National parks are getting hotter twice as quickly as the rest of the US

Smoke from Ferguson Fire hangs over Yosemite National Park
AP Photo/Noah Berger
This summer’s hot, dry weather led to wildfires near Yosemite National Park, shutting the park down for days.
By Jane C. Hu

Reporter

This article is more than 2 years old.

The US national park service is home to 417 protected areas, showcasing some of the country’s most beautiful sites, like sandstone formations in Arches National Park, the lush rainforests of Olympic National Park, and the towering granite walls in Yosemite. The parks preserve delicate, unique ecosystems, and the natural resources they harbor.

But as climate change progresses, it appears that national parks are particularly vulnerable. Over the last 100 or so years, the average temperature in national parks has increased at double the rate of the rest of the US. Rain and snowfall have also decreased at a faster rate than the rest of the US.

According to a new analysis, that trend is set to continue (pdf): In the best-case scenario, more than half of national park land could experience warming of more than 2°C (3.6°F). In the worst, temperatures could increase a whopping 9°C (16°F).

REUTERS/Charles Platiau
Arches National Park in Moab, Utah.

The study, published this week in Environmental Research Letters, is the first to examine climate-change trends over all 417 national parks. In their analysis, climate scientists modeled how temperature and precipitation would change over the next century according to four scenarios. The worst-case scenario is one in which society does nothing to address climate change; the best-case assumes we’ve implemented the terms of the Paris agreement, and global temperatures still rise, but less dramatically. The other two scenarios fall somewhere in between the two. (The way things are going currently, we’re closer to the worst-case scenario than the best, by the way.)

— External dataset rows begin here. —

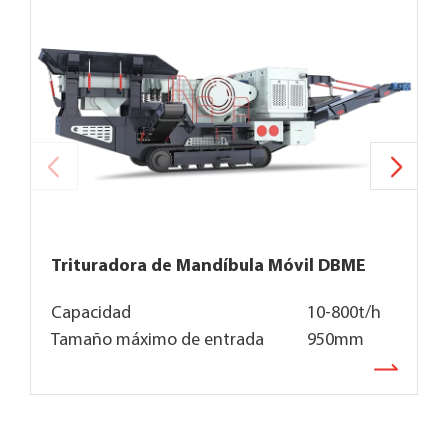
Trituradora de Mandíbula Móvil DBME
T
Capacidad
10-800t/h
C
Tamaño máximo de entrada
950mm
T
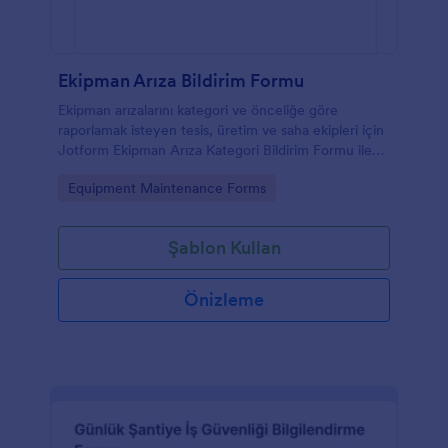
Ekipman Arıza Bildirim Formu
Ekipman arızalarını kategori ve önceliğe göre
raporlamak isteyen tesis, üretim ve saha ekipleri için
Jotform Ekipman Arıza Kategori Bildirim Formu ile
veri toplama ve takip sürecini tek yerden yönetin.
Go to Category:
Equipment Maintenance Forms
Şablon Kullan
Önizleme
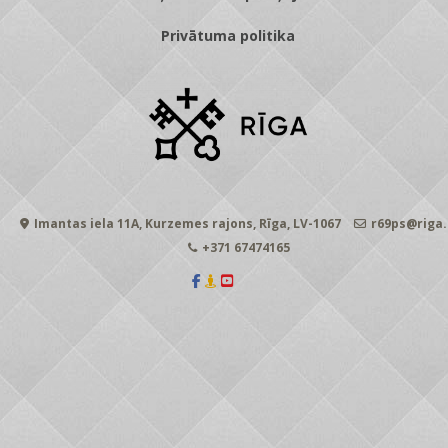
Privātuma politika
Imantas iela 11A, Kurzemes rajons, Rīga, LV-1067
r69ps@riga.
+371 67474165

Warmer, drier national parks could spell danger for the communities that rely on their resources. Lead author Patrick Gonzalez, an ecologist at the University of California-Berkeley, gives the example of Hetch Hetchy Reservoir in Yosemite National Park, which provides drinking water to San Francisco. Reduced snowfall would mean less water in the reservoir, and warmer temperatures may lead to a series of cascading effects: Warmer weather allows bark beetles to thrive, which in turn kill trees, causing soil erosion that reduces the quality of the reservoir’s water.

AP Photo/Al Golub
O’Shaughnessey Dam on Hetch Hetchy reservoir, which provides drinking water and hydropower to the San Francisco Bay area.

Having this data on hand could help natural-resource managers identify the most vulnerable areas and create conservation plans for at-risk plants and animals. But, of course, the best-case scenario would be that we collectively make an effort to decrease emissions. Many national parks, for instance, are adding solar power to their grid or public-transit systems for visitors.

“Cutting carbon pollution from cars, power plants, and other human sources can save parks from the most extreme heat,” Gonzalez says. “Preventing damage is more effective and less costly than cleaning up the damage.”